SET PROBLEM A → Copy out the entries word for word, from their first line through the line containing "12: (596, 1518)", with both of those lines included.

SELECTED EXTRACT →

Our API allows you to submit URLs for scanning and retrieve the results once the scan has finished. Furthermore, you can use the API for searching existings scans by attributes such as domains, IPs, Autonomous System (AS) numbers, hashes, etc. To use the API, you should create a user account, attach an API key and supply it when calling the API. Unauthenticated users only received minor quotas for API calls.

Scans on our platform have one of three visibility levels, make sure to use the appropriate level for your application:

PublicScan is visible on the frontpage and in the public search results and info pages.
UnlistedScan is not visibile on the public page or search results, but is visible to vetted security researchers and security companies in our urlscan Pro platform. Use this if you want to submit malicious websites but are concerned that they might contain PII or non-public information.
PrivateScan is only visible to you in your personalised search or if you share the scan ID with third parties. Scans will be deleted from our system after a certain retention period. Use this if you don't want anyone else to see the URLs you submitted.

To get started with our API, check out one of the existing tools and integrations for urlscan.io


API Use Best Practices

These are some general pieces of advice we have collected over the years. Please stick to them, our life will be a lot easier!

  • DO NOT attempt to mirror or scrape our data wholesale. Please work with us if you have specific requirements.

ITEMS →

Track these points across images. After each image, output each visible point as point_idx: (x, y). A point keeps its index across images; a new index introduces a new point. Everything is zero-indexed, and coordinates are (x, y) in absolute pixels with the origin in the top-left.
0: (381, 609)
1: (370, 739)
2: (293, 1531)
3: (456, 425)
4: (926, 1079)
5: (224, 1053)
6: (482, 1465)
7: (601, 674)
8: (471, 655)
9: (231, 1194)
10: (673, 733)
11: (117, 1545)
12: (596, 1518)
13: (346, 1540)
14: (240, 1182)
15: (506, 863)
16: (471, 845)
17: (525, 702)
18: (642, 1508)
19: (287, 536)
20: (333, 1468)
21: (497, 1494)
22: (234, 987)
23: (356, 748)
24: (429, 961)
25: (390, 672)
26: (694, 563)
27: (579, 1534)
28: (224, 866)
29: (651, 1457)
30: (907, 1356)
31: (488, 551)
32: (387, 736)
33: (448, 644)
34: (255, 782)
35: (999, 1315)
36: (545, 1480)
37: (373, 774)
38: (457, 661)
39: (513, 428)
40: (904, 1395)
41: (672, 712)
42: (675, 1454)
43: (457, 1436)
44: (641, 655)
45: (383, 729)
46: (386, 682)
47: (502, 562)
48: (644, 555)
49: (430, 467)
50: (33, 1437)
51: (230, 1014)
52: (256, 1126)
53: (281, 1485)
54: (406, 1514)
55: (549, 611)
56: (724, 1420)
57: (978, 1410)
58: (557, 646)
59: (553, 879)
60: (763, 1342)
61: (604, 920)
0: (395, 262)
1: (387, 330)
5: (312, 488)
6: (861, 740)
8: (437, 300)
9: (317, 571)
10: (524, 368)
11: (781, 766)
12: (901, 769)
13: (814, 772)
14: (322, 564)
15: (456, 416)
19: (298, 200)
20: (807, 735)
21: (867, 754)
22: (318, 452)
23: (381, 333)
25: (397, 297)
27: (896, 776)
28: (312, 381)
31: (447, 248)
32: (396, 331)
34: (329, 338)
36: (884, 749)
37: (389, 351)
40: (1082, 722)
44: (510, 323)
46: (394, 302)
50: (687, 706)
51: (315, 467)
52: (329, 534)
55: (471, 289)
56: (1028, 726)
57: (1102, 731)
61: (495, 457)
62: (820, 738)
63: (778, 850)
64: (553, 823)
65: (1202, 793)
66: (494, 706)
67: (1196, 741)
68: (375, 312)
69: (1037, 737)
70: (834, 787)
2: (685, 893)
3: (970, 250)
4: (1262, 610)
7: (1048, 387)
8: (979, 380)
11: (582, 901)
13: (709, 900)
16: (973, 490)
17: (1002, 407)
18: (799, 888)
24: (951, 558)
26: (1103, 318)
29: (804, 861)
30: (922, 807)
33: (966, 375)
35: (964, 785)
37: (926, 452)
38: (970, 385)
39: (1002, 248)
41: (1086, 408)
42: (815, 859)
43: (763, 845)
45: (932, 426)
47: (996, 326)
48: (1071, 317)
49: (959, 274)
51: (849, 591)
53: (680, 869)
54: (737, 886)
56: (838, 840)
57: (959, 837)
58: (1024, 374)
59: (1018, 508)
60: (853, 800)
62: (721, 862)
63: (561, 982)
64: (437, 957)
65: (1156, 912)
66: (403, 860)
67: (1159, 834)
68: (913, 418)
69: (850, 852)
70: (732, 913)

SET PROBLEM B → Extend the text on the urlscan.io API with the next part, picking up after its last line.

TASK RESPONSE A →
Track these points across images. After each image, output each visible point as point_idx: (x, y). A point keeps its index across images; a new index introduces a new point. Everything is zero-indexed, and coordinates are (x, y) in absolute pixels with the origin in the top-left.
0: (381, 609)
1: (370, 739)
2: (293, 1531)
3: (456, 425)
4: (926, 1079)
5: (224, 1053)
6: (482, 1465)
7: (601, 674)
8: (471, 655)
9: (231, 1194)
10: (673, 733)
11: (117, 1545)
12: (596, 1518)

TASK RESPONSE B →
  • TAKE CARE to remove PII from URLs or submit these scans as Unlisted, e.g. when there is an email address in the URL.
  • ATTENTION Certain JSON properties in API responses might occasionally be missing, make sure you handle this gracefully.
  • Use your API-Key for all API requests (submit, search, retrieve), otherwise you're subject to quotas for unauthenticated users.
  • Any API endpoint not documented on this page is not guaranteed to be stable or even be available in the future.
  • Make sure to follow HTTP redirects (HTTP 301 and HTTP 302) sent by urlscan.io.
  • Use exponential backoffs and limit concurrency for all types of requests. Respect HTTP 429 response codes!
  • Existing scans can be deleted at any time, even right after they were found in the search API. Make sure to handle this case.
  • Use a work queue with backoffs and retries for API actions such as scans, results, and DOM / response downloads.
  • Build a way to deduplicate searches and URL submissions on your end.
  • Consider using out-of-band mechanisms to determine that the URL you want to submit will actually deliver content.
  • Consider searching for a domain / URL before submitting it again.
  • Search: Combine search-terms into one query and limit it by date if possible, e.g. if you query on an interval.
  • Integrations: Use a custom HTTP user-agent string for your library/integration. Include a software version if applicable.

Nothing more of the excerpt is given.